Min/Max value – These two options specify custom boundaries for the displaced geometry. By default, the range is limited to values between 0 and 1. For more information, see the Texture Boundaries example below.
Example: Displacement Shift Parameter
Note that the Displacement Shift parameter is an absolute value in world units. If you change the Displacement Amount, you will probably need to adjust the Displacement Shift too.
Example: Keep Continuity
The Keep continuity option is useful for objects with disjoint normals on neighboring triangles, usually because of different smoothing groups. In the middle image below you can see the edge splits produced by disjoint normals. Using the Keep continuity option avoids this problem. This option will also help to produce a smoother result across material ID boundaries for objects that have been assigned Multi-Sub-Object materials.
Example: Water Level
The Water level parameter is absolute in world units.
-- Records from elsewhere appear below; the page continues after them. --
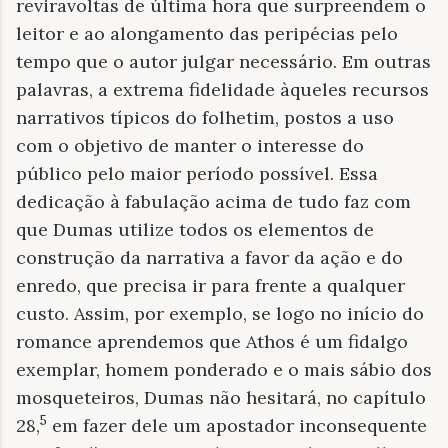
reviravoltas de última hora que surpreendem o
leitor e ao alongamento das peripécias pelo
tempo que o autor julgar necessário. Em outras
palavras, a extrema fidelidade àqueles recursos
narrativos típicos do folhetim, postos a uso
com o objetivo de manter o interesse do
público pelo maior período possível. Essa
dedicação à fabulação acima de tudo faz com
que Dumas utilize todos os elementos de
construção da narrativa a favor da ação e do
enredo, que precisa ir para frente a qualquer
custo. Assim, por exemplo, se logo no início do
romance aprendemos que Athos é um fidalgo
exemplar, homem ponderado e o mais sábio dos
mosqueteiros, Dumas não hesitará, no capítulo
5
28,
em fazer dele um apostador inconsequente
For this example, Amount is set to 5.0 and Shift is set to 0.0. Note that when Water level reaches Amount + Shift, all geometry is clipped.
Example: Texture Boundaries
This example shows a plane mapped with a displacement map that has negative values. With the default boundaries for the displacement (from 0 to 1) we are unable to see the geometry displaced in the negative direction. However, once we set Min and Max values to -1 and 1 respectively, we can see the displaced geometry in both the positive and negative direction.